Julie Manglona, regional vice-president of Mandara Spa Micronesia, said, "By law, massage therapy rooms can't be locked and in some of those rooms they have locks on them. So that's one. Another thing is it's the time they say that there in operations or the time of night. When their still in operations well passed the entertainment night of waking ours or passed midnight."
Manglona. She says while her massage business has been on Guam for 11 years and operates a legitimate massage company, she said the undercover sex trade still paints a bad picture for heer industry altogether. She added, "Who's going to regulate them? Who's going to wake up a two 'o clock in the morning and enforce these establishments? Because all the legitimate ones are closed by 11 o' clock and I think that's what our shortcomings are on island."

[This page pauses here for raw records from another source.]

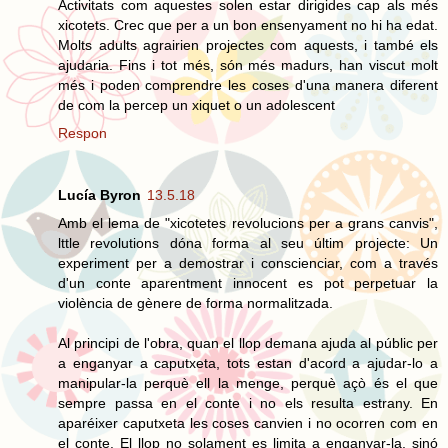
Activitats com aquestes solen estar dirigides cap als més
xicotets. Crec que per a un bon ensenyament no hi ha edat.
Molts adults agrairien projectes com aquests, i també els
ajudaria. Fins i tot més, són més madurs, han viscut molt
més i poden comprendre les coses d'una manera diferent
de com la percep un xiquet o un adolescent
Respon
Lucía Byron
13.5.18
Amb el lema de "xicotetes revolucions per a grans canvis",
lttle revolutions dóna forma al seu últim projecte: Un
experiment per a demostrar i conscienciar, com a través
d'un conte aparentment innocent es pot perpetuar la
violència de gènere de forma normalitzada.
Al principi de l'obra, quan el llop demana ajuda al públic per
a enganyar a caputxeta, tots estan d'acord a ajudar-lo a
manipular-la perquè ell la menge, perquè açò és el que
sempre passa en el conte i no els resulta estrany. En
aparéixer caputxeta les coses canvien i no ocorren com en
el conte. El llop no solament es limita a enganyar-la, sinó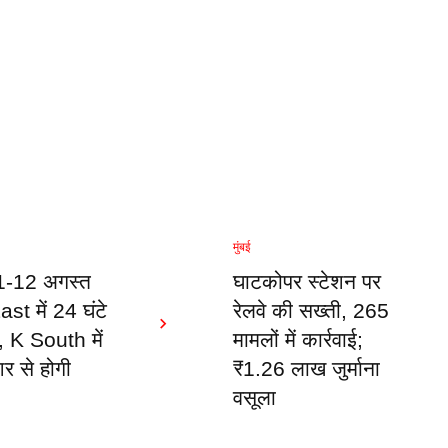
मुंबई
11-12 अगस्त
घाटकोपर स्टेशन पर
st में 24 घंटे
रेलवे की सख्ती, 265
द, K South में
मामलों में कार्रवाई;
शर से होगी
₹1.26 लाख जुर्माना
वसूला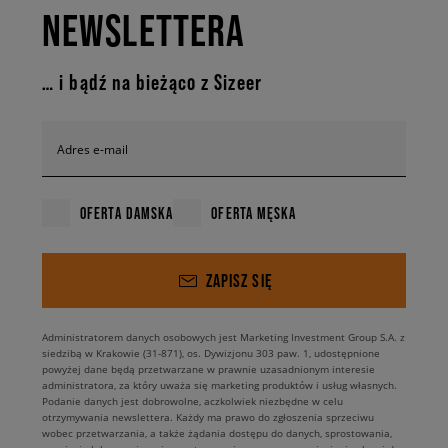
NEWSLETTERA
… i bądź na bieżąco z Sizeer
Adres e-mail
OFERTA DAMSKA
OFERTA MĘSKA
ZAPISZ SIĘ
Administratorem danych osobowych jest Marketing Investment Group S.A. z
siedzibą w Krakowie (31-871), os. Dywizjonu 303 paw. 1, udostępnione
powyżej dane będą przetwarzane w prawnie uzasadnionym interesie
administratora, za który uważa się marketing produktów i usług własnych.
Podanie danych jest dobrowolne, aczkolwiek niezbędne w celu
otrzymywania newslettera. Każdy ma prawo do zgłoszenia sprzeciwu
wobec przetwarzania, a także żądania dostępu do danych, sprostowania,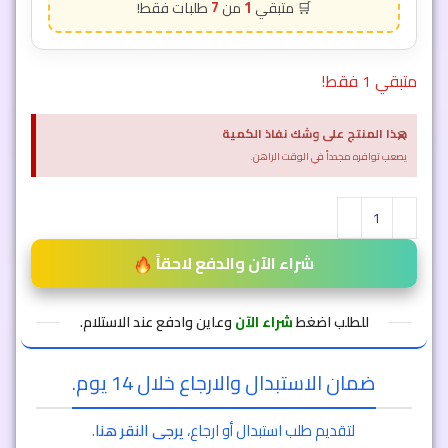
7
1
متبقي 1 فقط!
×
هذا المنتج على وشك نفاذ الكمية
يصعب توافره مجدداً في الوقت الراهن.
شراء الآن والدفع لاحقاً
للطلب اضغط
شراء الآن
وعاين وادفع عند الاستلام.
ضمان الاستبدال والارجاع خلال 14 يوم.
لتقديم طلب استبدال أو ارجاع،
يرجى النقر هنا
.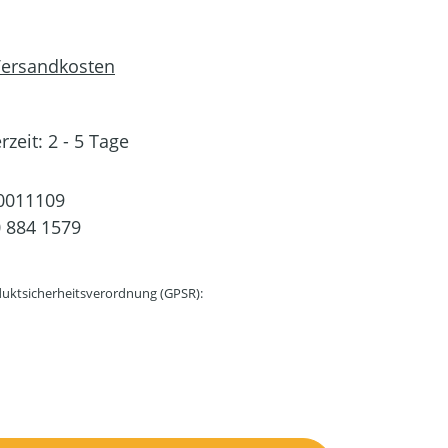
 Versandkosten
rzeit: 2 - 5 Tage
0011109
 884 1579
uktsicherheitsverordnung (GPSR):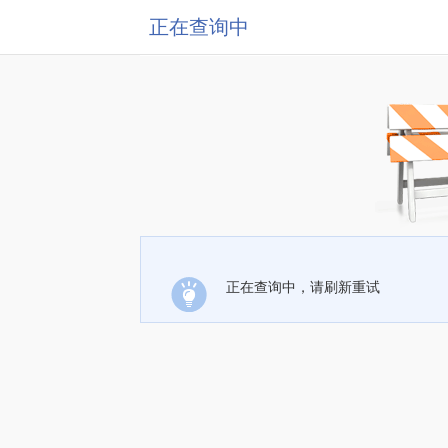
正在查询中
正在查询中，请刷新重试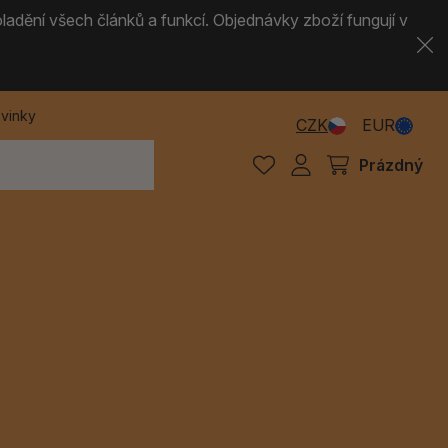
ladění všech článků a funkcí. Objednávky zboží fungují v
vinky
CZK
EUR
Prázdný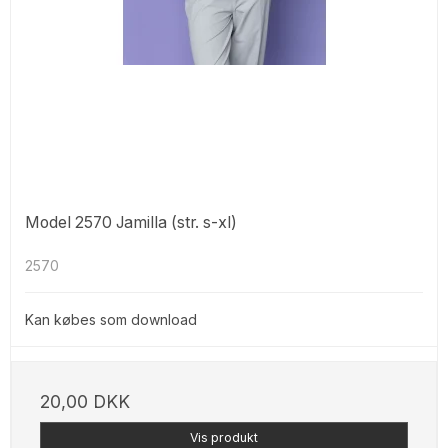
Model 2570 Jamilla (str. s-xl)
2570
Kan købes som download
20,00 DKK
Vis produkt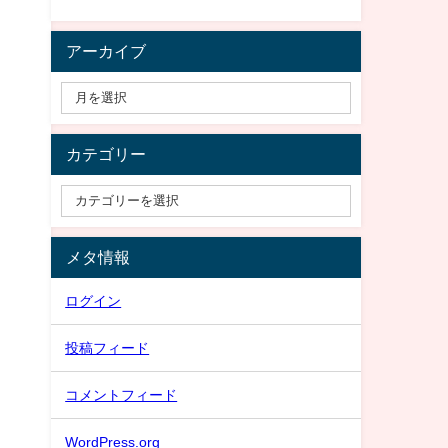
アーカイブ
カテゴリー
メタ情報
ログイン
投稿フィード
コメントフィード
WordPress.org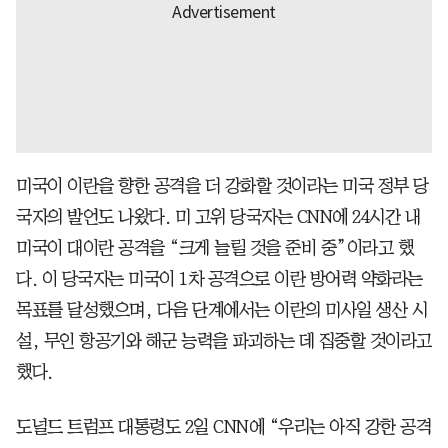
미국이 이란을 향한 공격을 더 강화할 것이라는 미국 정부 당
국자의 발언도 나왔다. 미 고위 당국자는 CNN에 24시간 내
미국이 대이란 공격을 “크게 늘릴 것을 준비 중”이라고 했
다. 이 당국자는 미국이 1차 공격으로 이란 방어력 약화라는
목표를 달성했으며, 다음 단계에서는 이란의 미사일 생산 시
설, 무인 항공기와 해군 능력을 파괴하는 데 집중할 것이라고
했다.
도널드 트럼프 대통령도 2일 CNN에 “우리는 아직 강한 공격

Julie is also aware of recent legislation that would help to regulate the massage world, but she says the bill is only as good as it's enforced.
And so the problem will continue and these massage parlors will continue to offer sex for money until the government decides to take action. Attorney General Alicia Limtiaco, meanwhile, stresses that her office is working with other entities to put an end to what we found during our investigation.
"We are trying to bring this to an end in terms of getting proposed legislation drafted and we do understand that there are certain legislators who are going to be very supportive of this," Limtiaco stated. "There have been some discussion about different information that has been put forward whether it be to the Guam Police Department to our office or to the Department of Public Health so we are looking at all of that information that would have some involvement and impact on the establishment of this task force."
The AG added that there are stiff penalties for those who are caught involved in sex, labor, and human trafficking.